We grew up together. Israelis are my brothers and sisters.
America is my strength. Israel is my soul.
The spirit of each are one.

Israel’s birth was difficult. Its roots stretch back thousands of years.

But, in its first words to the world, Israel borrowed from America’s birth, and at the same time stayed true to its own.

"The first moment someone put pen to paper to formulate the Israeli Declaration of Independence was when Mordechai Beham [then only recently appointed to the People's Administration's Justice Department, later the nascent state's Justice Ministry] sat in a small house on Rehov Arnon 5 in Tel Aviv and copied the American Declaration word for word," Shachar explains. "Our document developed out of that Declaration," he notes, offering another symbolic connection to "the historical connection that is today very strong between the two peoples."
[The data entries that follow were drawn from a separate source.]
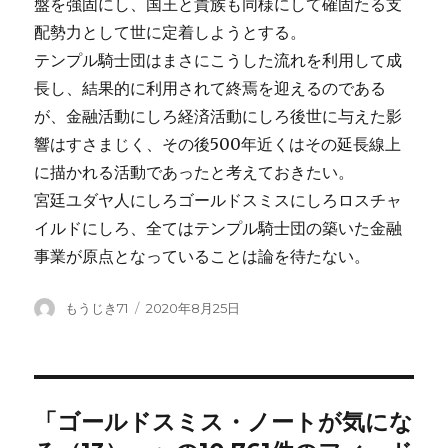
盤を強固にし、国王と貴族も同様にして確固たる支
配勢力として世に定着しようとする。
テンプル騎士団はまさにこうした流れを利用して成
長し、結果的に利用されて終焉を迎えるのである
が、金融活動にしろ経済活動にしろ後世に与えた影
響はすさまじく、その後500年近くはその延長線上
に描かれる活動であったと考えておきたい。
宮廷ユダヤ人にしろゴールドスミスにしろロスチャ
イルドにしろ、全てはテンプル騎士団の築いた金融
事業が原点となっていることは論を待たない。
投
投
もうじき71
2020年8月25日
稿
稿
者
日:
「ゴールドスミス・ノートが気にな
Some of the issues can be controversial, he added. For example, "every schoolchild knows that the state of Israel is Jewish and democratic, and says this is anchored in the Declaration of Independence. But this is not true. After Tzvi Berinson [later a Supreme Court justice], in a draft from around May 7, characterized the state as 'Jewish and democratic,' the word 'democratic' was removed.
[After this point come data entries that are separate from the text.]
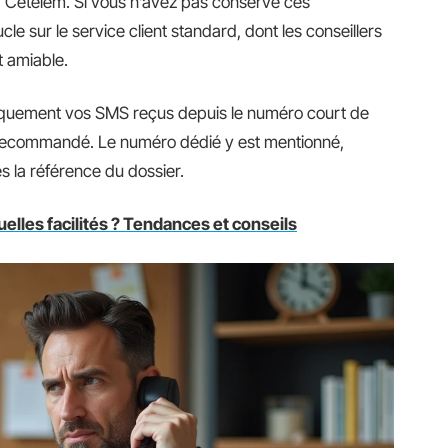
 Cetelem. Si vous n’avez pas conservé ces
e sur le service client standard, dont les conseillers
t amiable.
quement vos SMS reçus depuis le numéro court de
 recommandé. Le numéro dédié y est mentionné,
s la référence du dossier.
elles facilités ? Tendances et conseils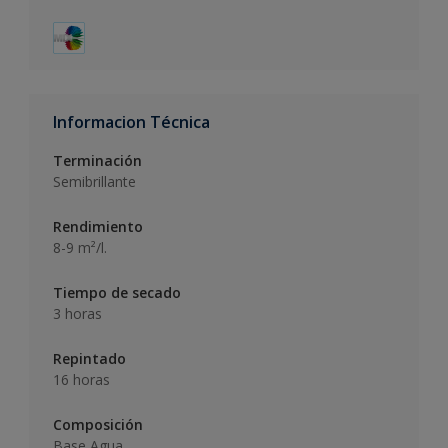
Informacion Técnica
Terminación
Semibrillante
Rendimiento
8-9 m²/l.
Tiempo de secado
3 horas
Repintado
16 horas
Composición
Base Agua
"It's important to know that when the state's founder sat down to decide what the principles of the state would be, they made a conscious decision to erase the word 'democratic' and to settle for 'Jewish.'"


Israel did not have to be redundant. Judaism is justice.

Israel’s anthem, Hatikva, is “The Hope.” Hope sustained us across centuries of oppression and death.

As long as deep in the heart,
the soul of a Jew yearns,
and towards the east
an eye looks to Zion,

our hope is not yet lost,
the hope of thousand years,
to be a free people in our land,
the land of Zion and Jerusalem.
to be a free people in our land,
the land of Zion and Jerusalem.

People danced in the streets in 1948, even as surrounding countries attacked. The experience of one man represents the redemption found in Hatikva.

In Zion Square an old man with a trombone and a girl with a guitar were playing a spirited "Hava Nagilla" and, spying the violin case of one of our crowd called Leopold Mahler - a professional violinist and Holocaust survivor who never ever wanted to play again - persuaded him to unpack his instrument and join in. Picking up the rhythm, Mahler began reworking it into wildly spiraling variations, his notes fluttering this way and that, improvisation upon improvisation, as if man and instrument were rediscovering each other in shared delight after a long separation.

Justice is always in arguments with itself. That’s its nature. At birth, Israelis were divided but came together. At 59, disagreements continue. But, let no one doubt the unity, the strength, or the soul.